#### [Exercise directions]
Output each record exactly, excluding pictures.

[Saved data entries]
╔══

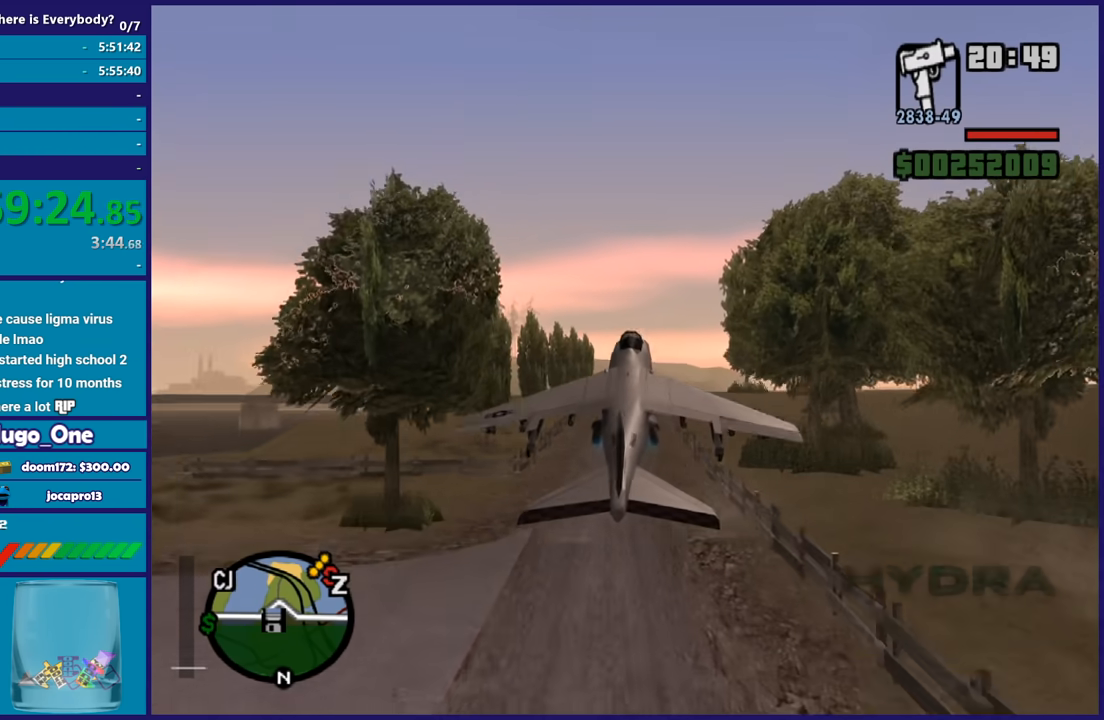
{"buttons": ["R2", "DPAD_UP"], "left_stick": "center", "right_stick": "center", "button_events": []}
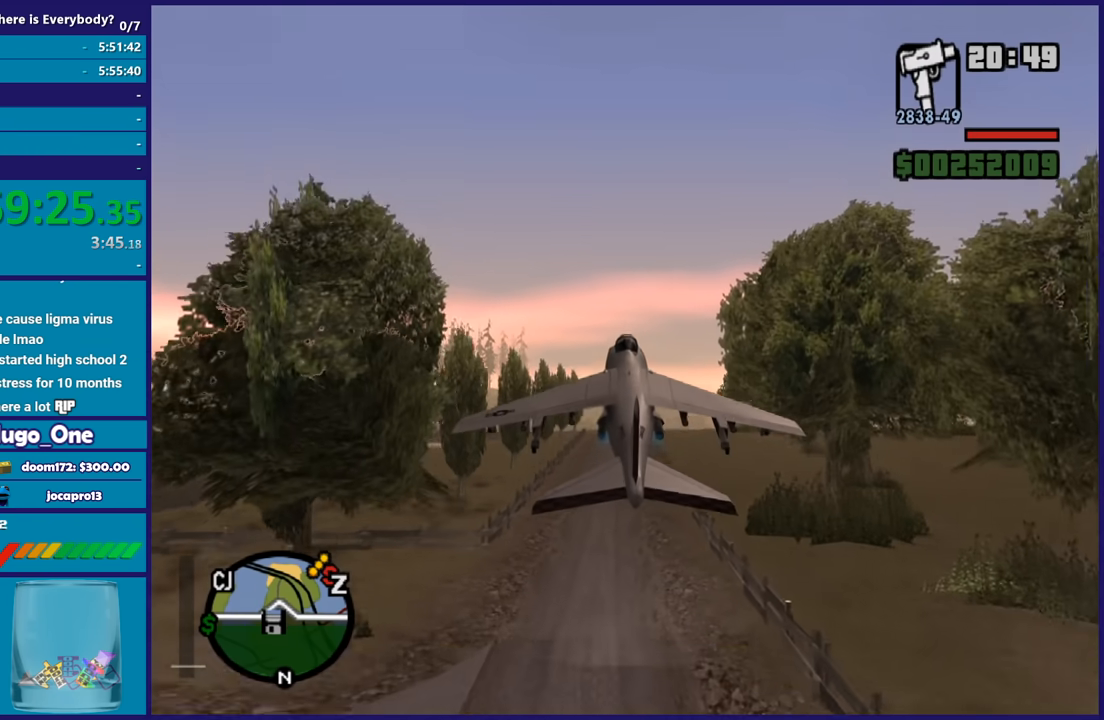
{"buttons": ["R2", "DPAD_UP"], "left_stick": "center", "right_stick": "center", "button_events": []}
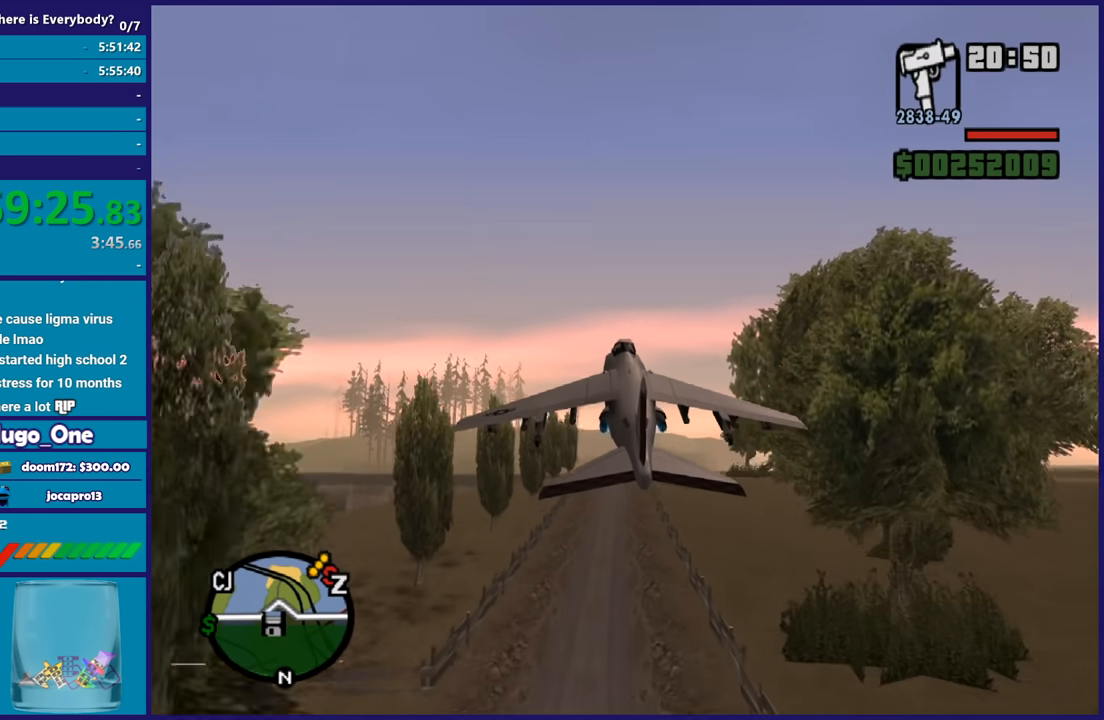
{"buttons": ["R2", "DPAD_UP"], "left_stick": "center", "right_stick": "center", "button_events": []}
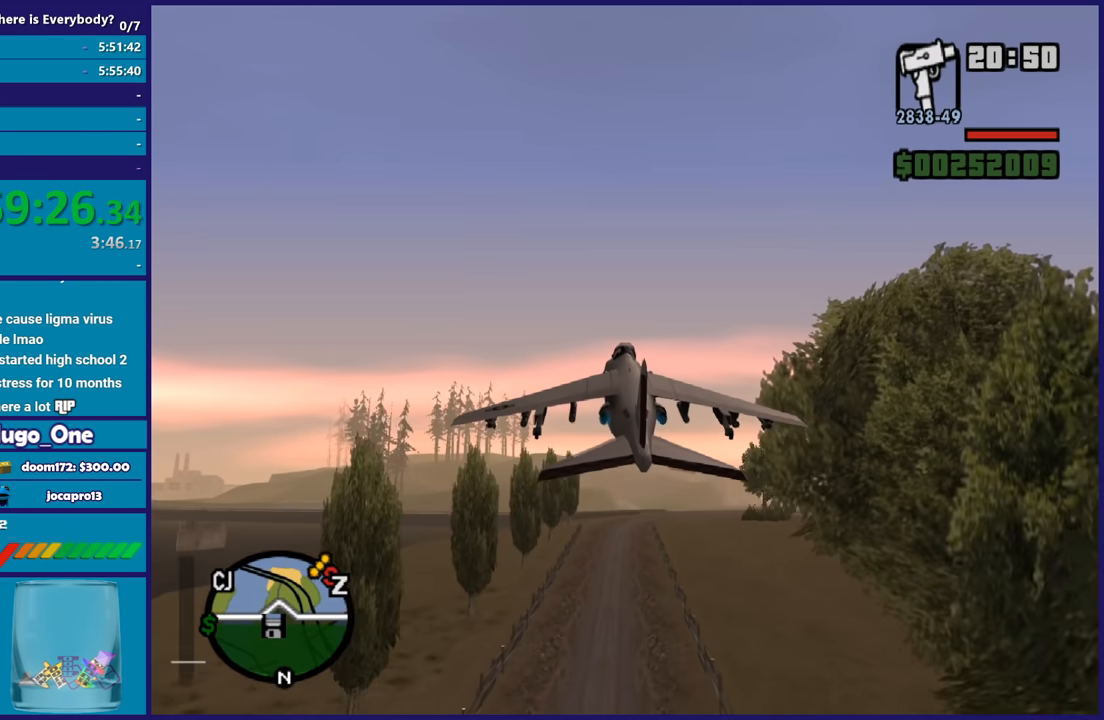
{"buttons": ["R2", "DPAD_UP"], "left_stick": "up-left", "right_stick": "center", "button_events": []}
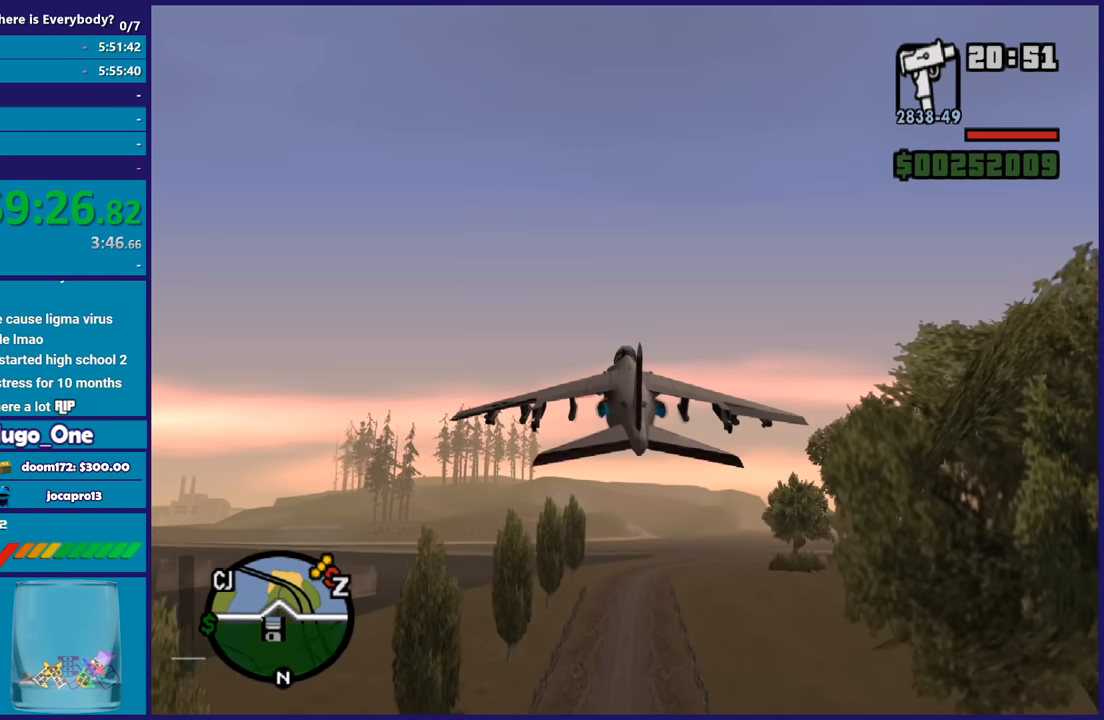
{"buttons": ["R2"], "left_stick": "center", "right_stick": "center", "button_events": [[233, "DPAD_UP", "up"]]}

╚══

#### [Expected answer]
{"buttons": ["R2", "DPAD_UP"], "left_stick": "center", "right_stick": "center", "button_events": []}
{"buttons": ["R2", "DPAD_UP"], "left_stick": "center", "right_stick": "center", "button_events": []}
{"buttons": ["R2", "DPAD_UP"], "left_stick": "center", "right_stick": "center", "button_events": []}
{"buttons": ["R2", "DPAD_UP"], "left_stick": "up-left", "right_stick": "center", "button_events": []}
{"buttons": ["R2"], "left_stick": "center", "right_stick": "center", "button_events": [[233, "DPAD_UP", "up"]]}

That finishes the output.